E, a respeito da ausência de “tribunais superiores”:

não se pode negar que as leis dos advogados ou a lei do judiciário possam tender a adquirir as características–inclusive as indesejáveis–da legislação, sempre que juristas ou juízes forem designados a decidir sobre um caso. (…) No presente, o mecanismo do Judiciário, em certos países com “tribunais supremos” estabelecidos, resulta na imposição das visões pessoais dos membros desses tribunais–ou de uma maioria deles–sobre todas as outras pessoas envolvidas, sempre que há uma grande discordância entre a opinião dos primeiros e as convicções das últimas. Mas (…) essa possibilidade, longe de estar necessariamente implícita na natureza das leis dos advogados ou da lei judiciária, é mais um desvio desta.[5]
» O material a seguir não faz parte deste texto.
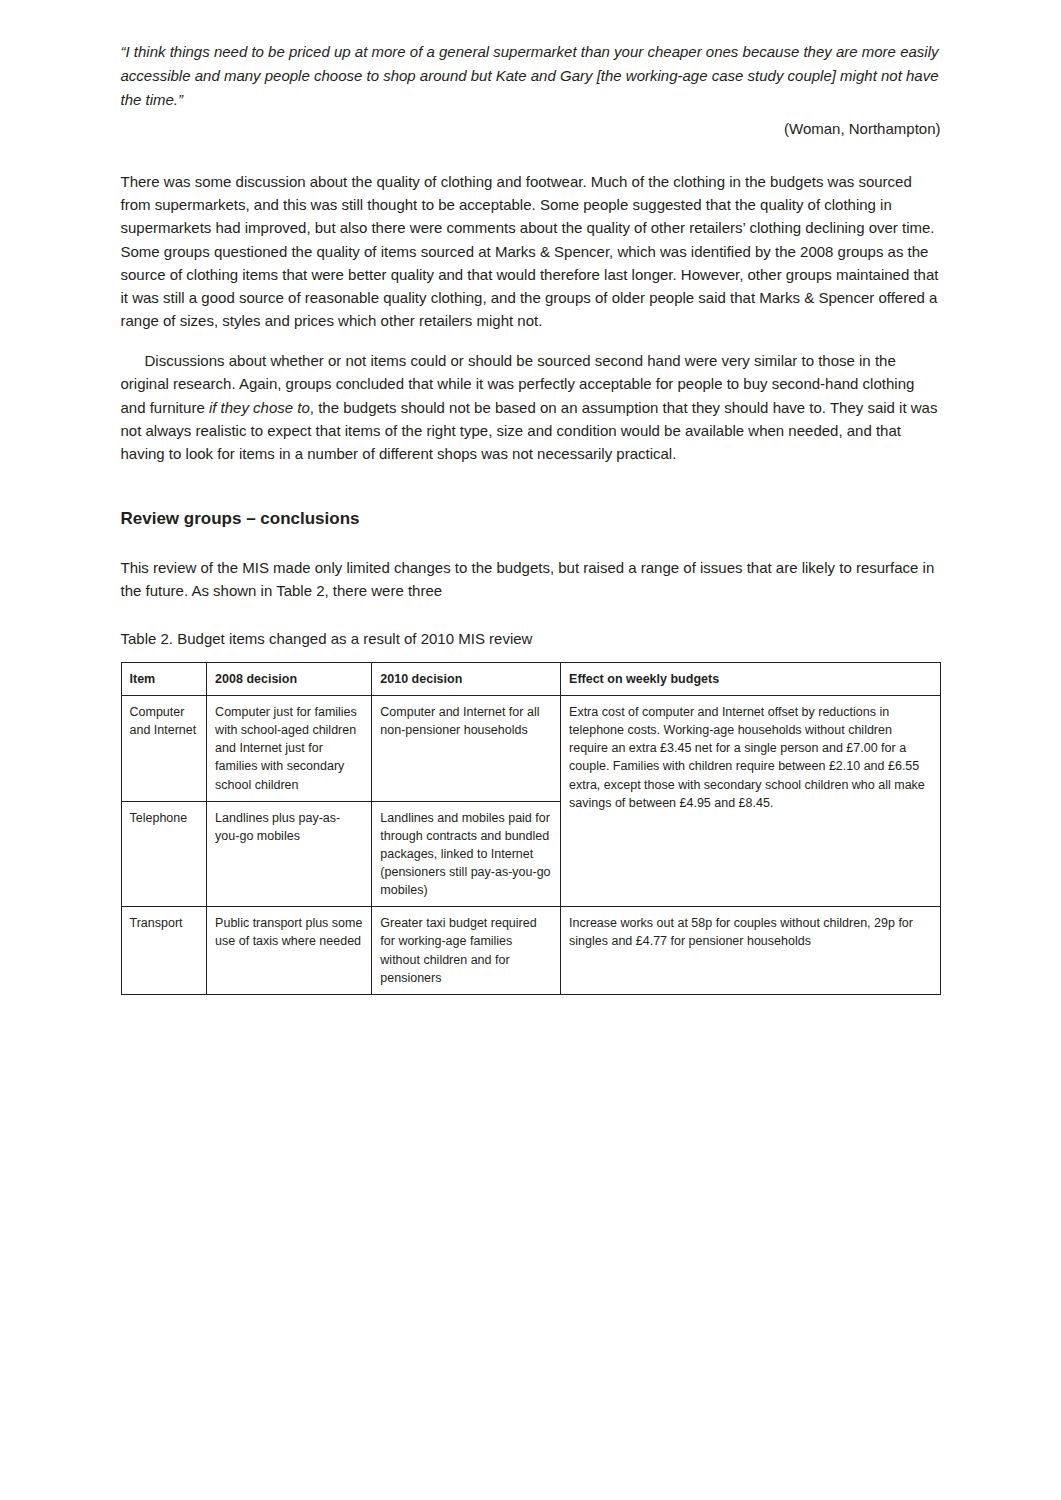“I think things need to be priced up at more of a general supermarket than your cheaper ones because they are more easily accessible and many people choose to shop around but Kate and Gary [the working-age case study couple] might not have the time.”
(Woman, Northampton)
There was some discussion about the quality of clothing and footwear. Much of the clothing in the budgets was sourced from supermarkets, and this was still thought to be acceptable. Some people suggested that the quality of clothing in supermarkets had improved, but also there were comments about the quality of other retailers’ clothing declining over time. Some groups questioned the quality of items sourced at Marks & Spencer, which was identified by the 2008 groups as the source of clothing items that were better quality and that would therefore last longer. However, other groups maintained that it was still a good source of reasonable quality clothing, and the groups of older people said that Marks & Spencer offered a range of sizes, styles and prices which other retailers might not.
Discussions about whether or not items could or should be sourced second hand were very similar to those in the original research. Again, groups concluded that while it was perfectly acceptable for people to buy second-hand clothing and furniture if they chose to, the budgets should not be based on an assumption that they should have to. They said it was not always realistic to expect that items of the right type, size and condition would be available when needed, and that having to look for items in a number of different shops was not necessarily practical.
Review groups – conclusions
This review of the MIS made only limited changes to the budgets, but raised a range of issues that are likely to resurface in the future. As shown in Table 2, there were three
Table 2. Budget items changed as a result of 2010 MIS review
| Item | 2008 decision | 2010 decision | Effect on weekly budgets |
| --- | --- | --- | --- |
| Computer and Internet | Computer just for families with school-aged children and Internet just for families with secondary school children | Computer and Internet for all non-pensioner households | Extra cost of computer and Internet offset by reductions in telephone costs. Working-age households without children require an extra £3.45 net for a single person and £7.00 for a couple. Families with children require between £2.10 and £6.55 extra, except those with secondary school children who all make savings of between £4.95 and £8.45. |
| Telephone | Landlines plus pay-as-you-go mobiles | Landlines and mobiles paid for through contracts and bundled packages, linked to Internet (pensioners still pay-as-you-go mobiles) |
| Transport | Public transport plus some use of taxis where needed | Greater taxi budget required for working-age families without children and for pensioners | Increase works out at 58p for couples without children, 29p for singles and £4.77 for pensioner households |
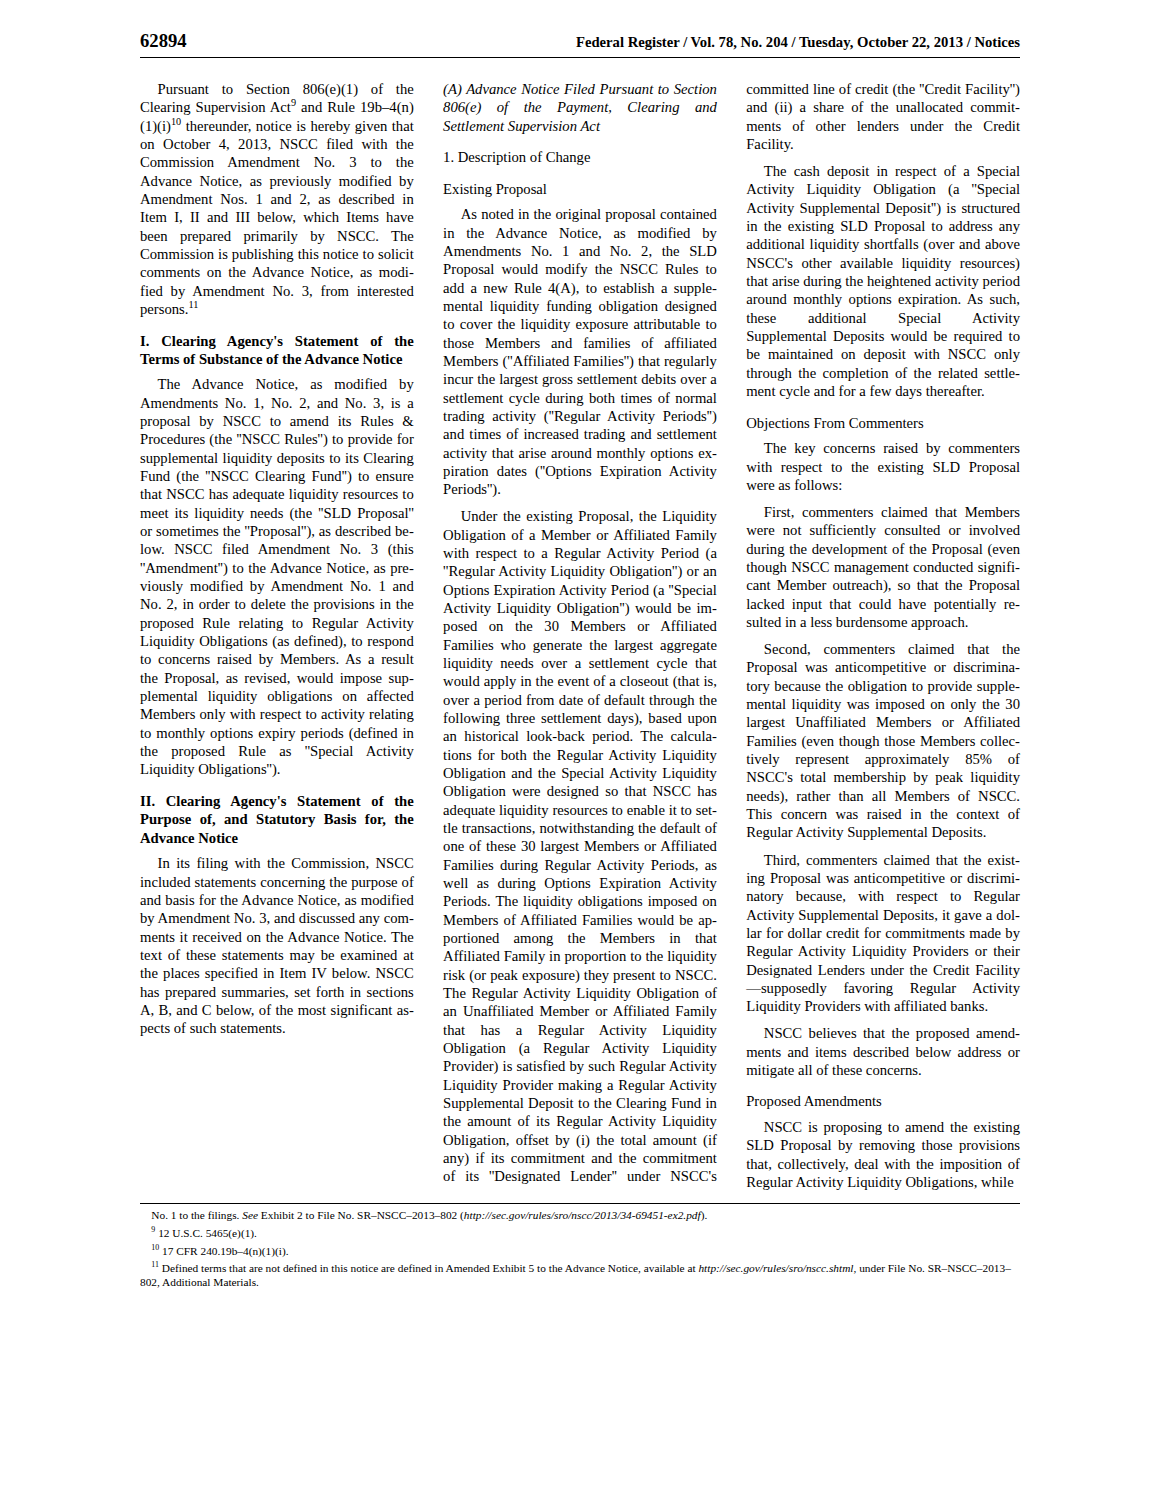62894 Federal Register / Vol. 78, No. 204 / Tuesday, October 22, 2013 / Notices
Pursuant to Section 806(e)(1) of the Clearing Supervision Act9 and Rule 19b–4(n)(1)(i)10 thereunder, notice is hereby given that on October 4, 2013, NSCC filed with the Commission Amendment No. 3 to the Advance Notice, as previously modified by Amendment Nos. 1 and 2, as described in Item I, II and III below, which Items have been prepared primarily by NSCC. The Commission is publishing this notice to solicit comments on the Advance Notice, as modified by Amendment No. 3, from interested persons.11
I. Clearing Agency's Statement of the Terms of Substance of the Advance Notice
The Advance Notice, as modified by Amendments No. 1, No. 2, and No. 3, is a proposal by NSCC to amend its Rules & Procedures (the ''NSCC Rules'') to provide for supplemental liquidity deposits to its Clearing Fund (the ''NSCC Clearing Fund'') to ensure that NSCC has adequate liquidity resources to meet its liquidity needs (the ''SLD Proposal'' or sometimes the ''Proposal''), as described below. NSCC filed Amendment No. 3 (this ''Amendment'') to the Advance Notice, as previously modified by Amendment No. 1 and No. 2, in order to delete the provisions in the proposed Rule relating to Regular Activity Liquidity Obligations (as defined), to respond to concerns raised by Members. As a result the Proposal, as revised, would impose supplemental liquidity obligations on affected Members only with respect to activity relating to monthly options expiry periods (defined in the proposed Rule as ''Special Activity Liquidity Obligations'').
II. Clearing Agency's Statement of the Purpose of, and Statutory Basis for, the Advance Notice
In its filing with the Commission, NSCC included statements concerning the purpose of and basis for the Advance Notice, as modified by Amendment No. 3, and discussed any comments it received on the Advance Notice. The text of these statements may be examined at the places specified in Item IV below. NSCC has prepared summaries, set forth in sections A, B, and C below, of the most significant aspects of such statements.
(A) Advance Notice Filed Pursuant to Section 806(e) of the Payment, Clearing and Settlement Supervision Act
1. Description of Change
Existing Proposal
As noted in the original proposal contained in the Advance Notice, as modified by Amendments No. 1 and No. 2, the SLD Proposal would modify the NSCC Rules to add a new Rule 4(A), to establish a supplemental liquidity funding obligation designed to cover the liquidity exposure attributable to those Members and families of affiliated Members (''Affiliated Families'') that regularly incur the largest gross settlement debits over a settlement cycle during both times of normal trading activity (''Regular Activity Periods'') and times of increased trading and settlement activity that arise around monthly options expiration dates (''Options Expiration Activity Periods'').
Under the existing Proposal, the Liquidity Obligation of a Member or Affiliated Family with respect to a Regular Activity Period (a ''Regular Activity Liquidity Obligation'') or an Options Expiration Activity Period (a ''Special Activity Liquidity Obligation'') would be imposed on the 30 Members or Affiliated Families who generate the largest aggregate liquidity needs over a settlement cycle that would apply in the event of a closeout (that is, over a period from date of default through the following three settlement days), based upon an historical look-back period. The calculations for both the Regular Activity Liquidity Obligation and the Special Activity Liquidity Obligation were designed so that NSCC has adequate liquidity resources to enable it to settle transactions, notwithstanding the default of one of these 30 largest Members or Affiliated Families during Regular Activity Periods, as well as during Options Expiration Activity Periods. The liquidity obligations imposed on Members of Affiliated Families would be apportioned among the Members in that Affiliated Family in proportion to the liquidity risk (or peak exposure) they present to NSCC. The Regular Activity Liquidity Obligation of an Unaffiliated Member or Affiliated Family that has a Regular Activity Liquidity Obligation (a Regular Activity Liquidity Provider) is satisfied by such Regular Activity Liquidity Provider making a Regular Activity Supplemental Deposit to the Clearing Fund in the amount of its Regular Activity Liquidity Obligation, offset by (i) the total amount (if any) if its commitment and the commitment of its ''Designated Lender'' under NSCC's committed line of credit (the ''Credit Facility'') and (ii) a share of the unallocated commitments of other lenders under the Credit Facility.
The cash deposit in respect of a Special Activity Liquidity Obligation (a ''Special Activity Supplemental Deposit'') is structured in the existing SLD Proposal to address any additional liquidity shortfalls (over and above NSCC's other available liquidity resources) that arise during the heightened activity period around monthly options expiration. As such, these additional Special Activity Supplemental Deposits would be required to be maintained on deposit with NSCC only through the completion of the related settlement cycle and for a few days thereafter.
Objections From Commenters
The key concerns raised by commenters with respect to the existing SLD Proposal were as follows:
First, commenters claimed that Members were not sufficiently consulted or involved during the development of the Proposal (even though NSCC management conducted significant Member outreach), so that the Proposal lacked input that could have potentially resulted in a less burdensome approach.
Second, commenters claimed that the Proposal was anticompetitive or discriminatory because the obligation to provide supplemental liquidity was imposed on only the 30 largest Unaffiliated Members or Affiliated Families (even though those Members collectively represent approximately 85% of NSCC's total membership by peak liquidity needs), rather than all Members of NSCC. This concern was raised in the context of Regular Activity Supplemental Deposits.
Third, commenters claimed that the existing Proposal was anticompetitive or discriminatory because, with respect to Regular Activity Supplemental Deposits, it gave a dollar for dollar credit for commitments made by Regular Activity Liquidity Providers or their Designated Lenders under the Credit Facility—supposedly favoring Regular Activity Liquidity Providers with affiliated banks.
NSCC believes that the proposed amendments and items described below address or mitigate all of these concerns.
Proposed Amendments
NSCC is proposing to amend the existing SLD Proposal by removing those provisions that, collectively, deal with the imposition of Regular Activity Liquidity Obligations, while
No. 1 to the filings. See Exhibit 2 to File No. SR–NSCC–2013–802 (http://sec.gov/rules/sro/nscc/2013/34-69451-ex2.pdf).
9 12 U.S.C. 5465(e)(1).
10 17 CFR 240.19b–4(n)(1)(i).
11 Defined terms that are not defined in this notice are defined in Amended Exhibit 5 to the Advance Notice, available at http://sec.gov/rules/sro/nscc.shtml, under File No. SR–NSCC–2013–802, Additional Materials.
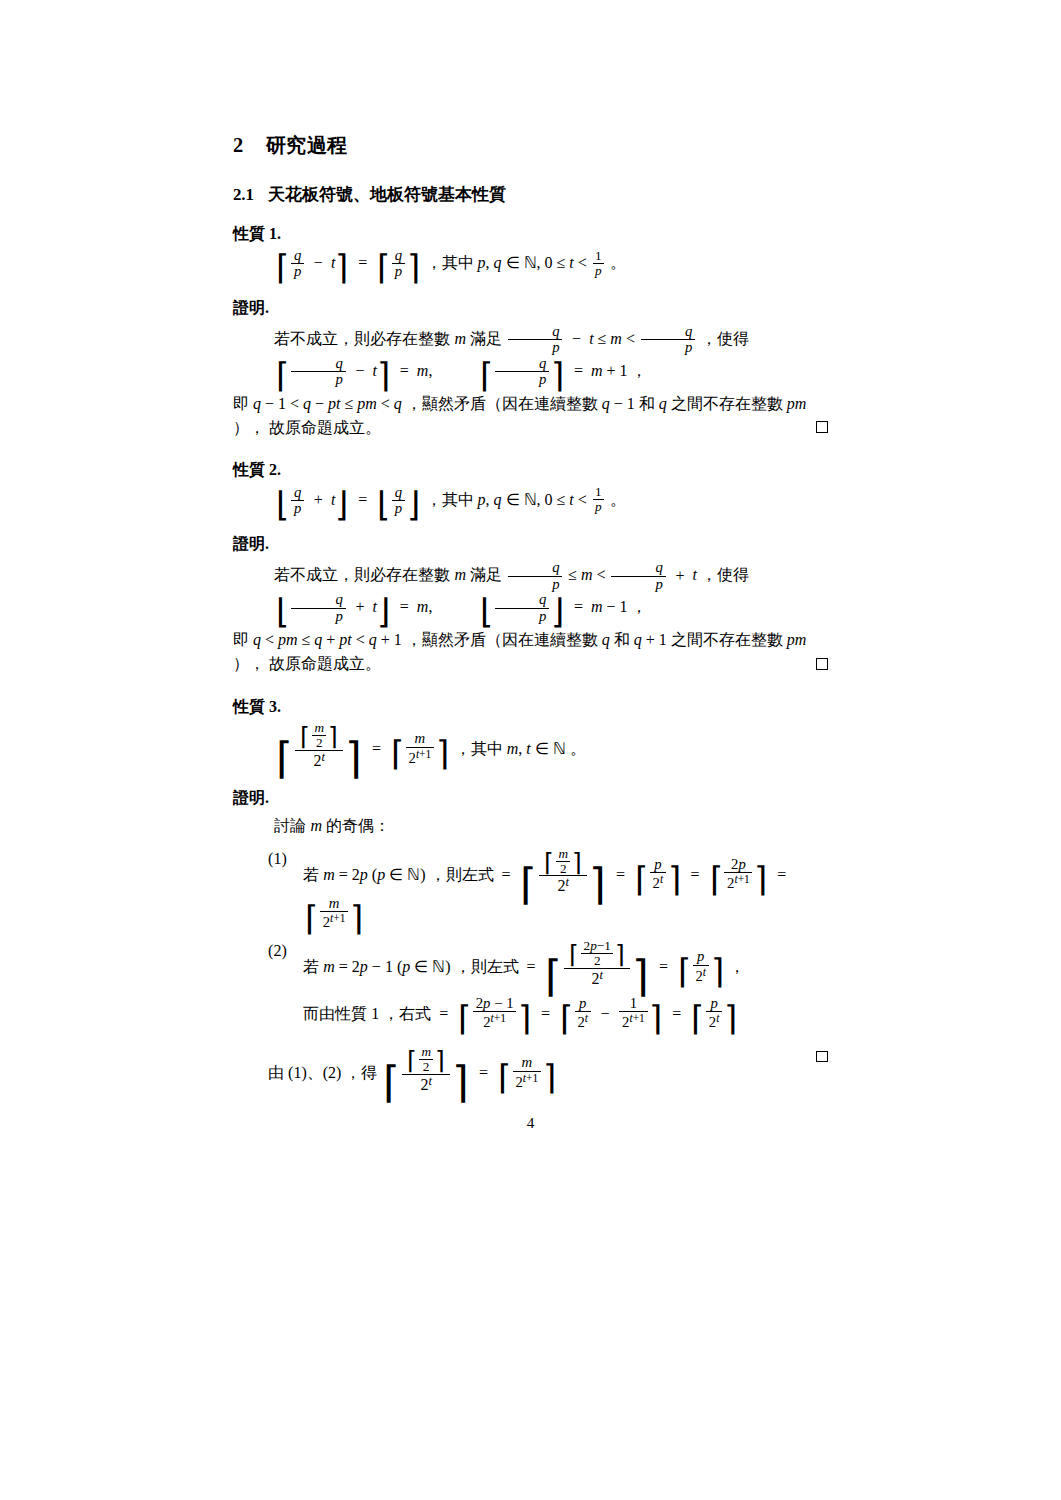2研究過程
2.1天花板符號、地板符號基本性質
性質 1.
⌈qp − t⌉ = ⌈qp⌉ ，其中 p, q ∈ ℕ, 0 ≤ t < 1 p 。
證明.
若不成立，則必存在整數 m 滿足 qp − t ≤ m < qp ，使得 ⌈qp − t⌉ = m, ⌈qp⌉ = m + 1 ，
即 q − 1 < q − pt ≤ pm < q ，顯然矛盾（因在連續整數 q − 1 和 q 之間不存在整數 pm ）， 故原命題成立。
性質 2.
⌊qp + t⌋ = ⌊qp⌋ ，其中 p, q ∈ ℕ, 0 ≤ t < 1 p 。
證明.
若不成立，則必存在整數 m 滿足 qp ≤ m < qp + t ，使得 ⌊qp + t⌋ = m, ⌊qp⌋ = m − 1 ，
即 q < pm ≤ q + pt < q + 1 ，顯然矛盾（因在連續整數 q 和 q + 1 之間不存在整數 pm ）， 故原命題成立。
性質 3.
⌈⌈m 2⌉2t⌉ = ⌈m 2t+1⌉ ，其中 m, t ∈ ℕ 。
證明.
討論 m 的奇偶：
(1) 若 m = 2p (p ∈ ℕ) ，則左式 = ⌈⌈m 2⌉2t⌉ = ⌈p 2t⌉ = ⌈2p 2t+1⌉ = ⌈m 2t+1⌉
(2) 若 m = 2p − 1 (p ∈ ℕ) ，則左式 = ⌈⌈2p−12⌉2t⌉ = ⌈p 2t⌉ ，
而由性質 1 ，右式 = ⌈2p − 12t+1⌉ = ⌈p 2t − 12t+1⌉ = ⌈p 2t⌉
由 (1)、(2) ，得 ⌈⌈m 2⌉2t⌉ = ⌈m 2t+1⌉
4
Além destas aberrações, a imposição das visões pessoais dos juízes eram mantidas a um nível mínimo: (a) através do fato de que os juízes só podiam tomar decisões quando os cidadãos privados levavam os casos a eles; (b) a decisão de cada juiz se aplicava apenas ao caso específico; e (c) porque as  decisões dos juízes e advogados do direito comum sempre consideravam os precedentes dos séculos anteriores. Além do mais, como Leoni aponta, ao contrário das legislaturas ou do executivo, onde maiorias dominantes ou grupos de pressão passam por cima das minorias, os juízes, em virtude da própria posição que ocupam, são obrigados a ouvir e pesar os argumentos das duas partes envolvidas em cada disputa. “As partes são iguais para o juiz, no sentido de que são livres para produzir argumentos e evidências. Não constituem um grupo no qual minorias dissidentes dão lugar a maiorias triunfantes.” E Leoni aponta a analogia entre este processo e a economia de livre mercado: “É claro que os argumentos podem ser mais fortes ou mais fracos, da mesma forma que podem ser mais fortes ou mais fracos, no mercado, os compradores e os vendedores; mas o fato de que todas as partes podem produzi-los é comparável ao fato de que todo mundo pode competir individualmente com todo mundo, no mercado, a fim de comprar ou vender.”[6]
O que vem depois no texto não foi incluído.